__WHAT IS EXPECTED__.
For each line in the data below that has the word "пераканаць", copy that line.

== Segment start ==

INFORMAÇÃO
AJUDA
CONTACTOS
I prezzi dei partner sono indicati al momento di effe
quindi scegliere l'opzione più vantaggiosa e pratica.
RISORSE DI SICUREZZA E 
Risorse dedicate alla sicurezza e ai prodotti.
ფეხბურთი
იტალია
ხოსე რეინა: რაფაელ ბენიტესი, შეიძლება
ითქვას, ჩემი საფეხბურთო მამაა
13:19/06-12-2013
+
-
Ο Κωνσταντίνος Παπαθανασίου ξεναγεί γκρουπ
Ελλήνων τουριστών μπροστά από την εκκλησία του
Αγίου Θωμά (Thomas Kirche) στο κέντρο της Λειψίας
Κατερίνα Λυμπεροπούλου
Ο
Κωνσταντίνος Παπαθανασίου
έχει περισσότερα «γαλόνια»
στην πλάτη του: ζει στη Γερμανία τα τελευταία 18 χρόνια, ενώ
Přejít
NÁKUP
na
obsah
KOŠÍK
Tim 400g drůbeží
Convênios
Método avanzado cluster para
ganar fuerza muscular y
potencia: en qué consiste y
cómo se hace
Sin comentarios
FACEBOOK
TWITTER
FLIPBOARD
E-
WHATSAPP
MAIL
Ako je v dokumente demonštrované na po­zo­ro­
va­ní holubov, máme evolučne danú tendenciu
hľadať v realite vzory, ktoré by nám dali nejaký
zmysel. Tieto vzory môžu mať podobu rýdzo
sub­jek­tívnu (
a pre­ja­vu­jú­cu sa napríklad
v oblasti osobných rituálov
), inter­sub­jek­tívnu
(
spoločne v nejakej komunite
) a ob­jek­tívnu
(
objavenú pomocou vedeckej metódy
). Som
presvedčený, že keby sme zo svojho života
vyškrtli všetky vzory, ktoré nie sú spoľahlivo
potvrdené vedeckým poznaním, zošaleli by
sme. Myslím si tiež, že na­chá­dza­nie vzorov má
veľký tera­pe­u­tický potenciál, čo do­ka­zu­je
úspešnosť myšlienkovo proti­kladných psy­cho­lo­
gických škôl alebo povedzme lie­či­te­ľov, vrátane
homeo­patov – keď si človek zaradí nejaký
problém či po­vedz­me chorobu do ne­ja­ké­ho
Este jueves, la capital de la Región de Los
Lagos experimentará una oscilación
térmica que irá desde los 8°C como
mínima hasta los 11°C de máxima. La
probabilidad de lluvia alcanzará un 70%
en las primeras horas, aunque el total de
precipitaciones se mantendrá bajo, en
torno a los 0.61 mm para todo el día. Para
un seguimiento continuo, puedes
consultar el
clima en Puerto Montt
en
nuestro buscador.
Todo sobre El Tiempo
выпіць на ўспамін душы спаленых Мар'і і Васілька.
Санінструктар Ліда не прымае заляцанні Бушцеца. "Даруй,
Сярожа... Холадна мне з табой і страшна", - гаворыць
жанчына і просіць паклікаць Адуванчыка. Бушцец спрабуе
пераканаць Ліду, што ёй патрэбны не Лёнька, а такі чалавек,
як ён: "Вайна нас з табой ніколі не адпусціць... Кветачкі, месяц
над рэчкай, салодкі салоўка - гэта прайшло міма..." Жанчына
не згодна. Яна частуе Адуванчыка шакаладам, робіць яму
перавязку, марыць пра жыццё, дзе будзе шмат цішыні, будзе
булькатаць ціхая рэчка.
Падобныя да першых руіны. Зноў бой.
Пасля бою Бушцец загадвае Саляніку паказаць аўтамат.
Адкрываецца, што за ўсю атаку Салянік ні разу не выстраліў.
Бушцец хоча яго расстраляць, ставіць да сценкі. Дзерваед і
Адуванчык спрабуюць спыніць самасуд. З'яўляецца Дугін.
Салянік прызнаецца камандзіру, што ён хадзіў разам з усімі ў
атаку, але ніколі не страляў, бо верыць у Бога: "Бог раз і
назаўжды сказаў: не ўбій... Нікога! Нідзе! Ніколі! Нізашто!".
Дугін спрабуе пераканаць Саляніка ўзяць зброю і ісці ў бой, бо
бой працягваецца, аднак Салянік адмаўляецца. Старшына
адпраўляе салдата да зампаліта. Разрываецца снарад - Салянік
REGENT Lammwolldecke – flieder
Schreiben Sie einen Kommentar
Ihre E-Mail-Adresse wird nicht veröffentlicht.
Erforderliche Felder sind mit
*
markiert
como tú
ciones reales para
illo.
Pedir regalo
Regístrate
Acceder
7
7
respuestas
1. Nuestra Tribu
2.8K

== Segment end ==

__EXERCISE ANSWER__.
пераканаць Ліду, што ёй патрэбны не Лёнька, а такі чалавек,
Дугін спрабуе пераканаць Саляніка ўзяць зброю і ісці ў бой, бо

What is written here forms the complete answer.